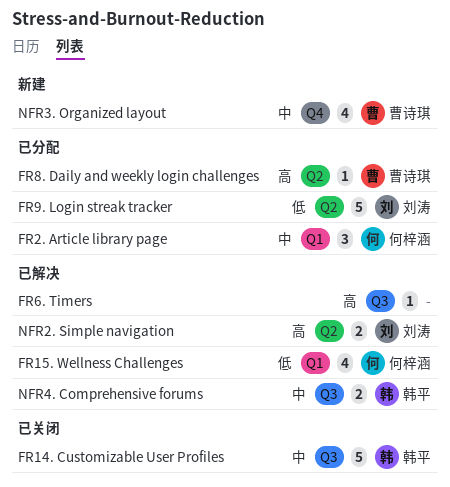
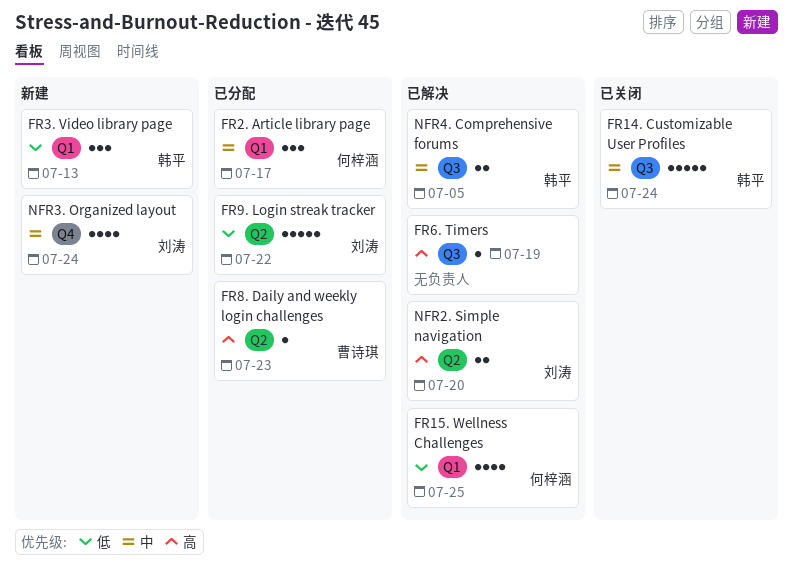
FR3. Video library page: none -> present
NFR3. Organized layout, owner: 曹诗琪 -> 刘涛

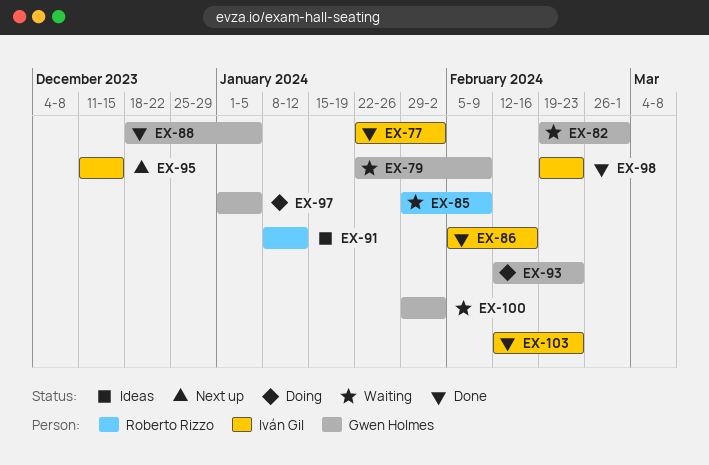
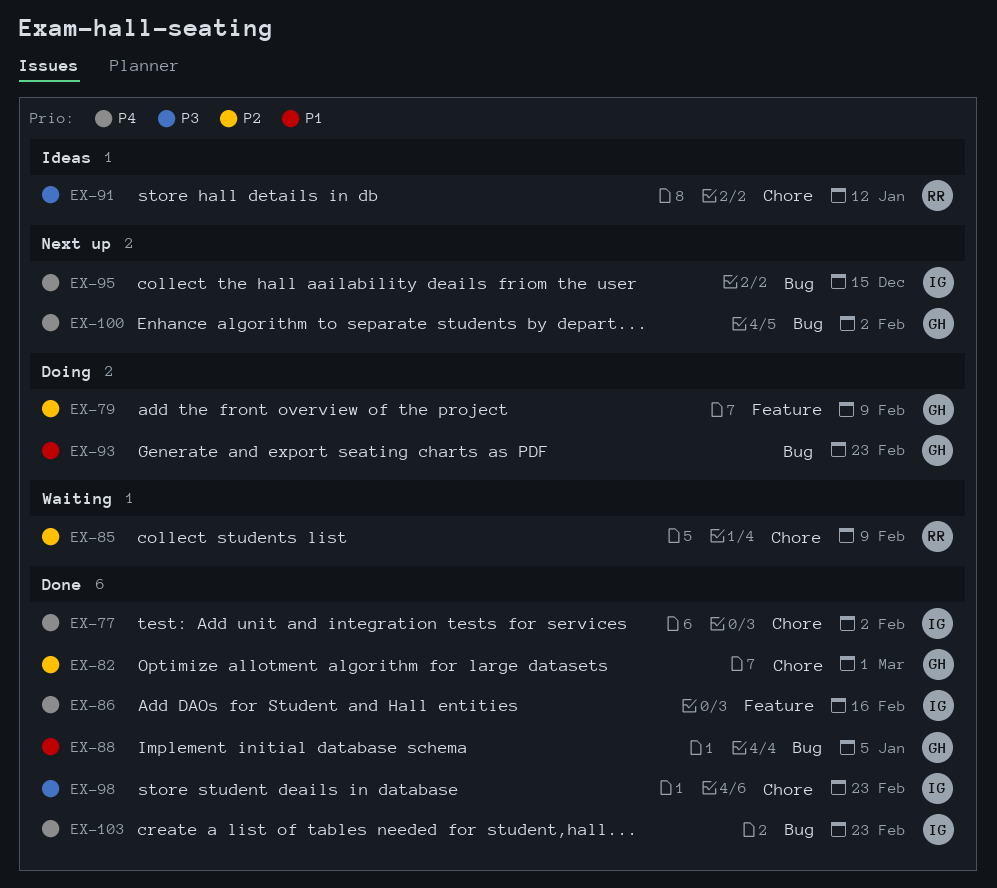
EX-79, status: Waiting -> Doing
EX-82, status: Waiting -> Done
EX-97: present -> none
EX-100, status: Waiting -> Next up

**Task requirements:** Nothing but lines that contain "Waiting" should appear in the answer. Copy each from the records.

**Exercise response:**
EX-79, status: Waiting -> Doing
EX-82, status: Waiting -> Done
EX-100, status: Waiting -> Next up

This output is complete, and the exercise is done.